### Task objective
Go through the data and copy each line that holds "front".

### Source information

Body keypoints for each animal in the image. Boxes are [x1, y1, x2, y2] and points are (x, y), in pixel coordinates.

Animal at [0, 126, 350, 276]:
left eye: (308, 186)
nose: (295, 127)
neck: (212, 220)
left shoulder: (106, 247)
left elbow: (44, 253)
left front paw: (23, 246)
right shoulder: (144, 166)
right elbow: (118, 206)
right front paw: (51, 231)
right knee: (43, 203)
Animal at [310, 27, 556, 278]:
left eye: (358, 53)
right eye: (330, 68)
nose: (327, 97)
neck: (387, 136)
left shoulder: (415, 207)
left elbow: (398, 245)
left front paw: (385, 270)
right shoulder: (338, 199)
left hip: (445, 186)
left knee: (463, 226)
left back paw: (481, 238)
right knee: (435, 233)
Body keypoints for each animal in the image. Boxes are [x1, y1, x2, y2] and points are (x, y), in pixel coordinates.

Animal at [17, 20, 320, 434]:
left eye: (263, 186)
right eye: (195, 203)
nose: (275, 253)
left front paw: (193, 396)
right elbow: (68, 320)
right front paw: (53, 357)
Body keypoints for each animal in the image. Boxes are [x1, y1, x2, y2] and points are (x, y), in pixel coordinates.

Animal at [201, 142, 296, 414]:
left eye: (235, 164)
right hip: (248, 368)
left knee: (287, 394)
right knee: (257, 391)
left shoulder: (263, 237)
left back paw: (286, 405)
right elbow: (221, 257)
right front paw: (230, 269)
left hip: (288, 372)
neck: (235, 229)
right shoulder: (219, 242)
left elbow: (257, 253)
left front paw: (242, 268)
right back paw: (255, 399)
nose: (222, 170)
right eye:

### Response for this exercise
left front paw: (23, 246)
right front paw: (51, 231)
left front paw: (385, 270)
left front paw: (193, 396)
right front paw: (53, 357)
right front paw: (230, 269)
left front paw: (242, 268)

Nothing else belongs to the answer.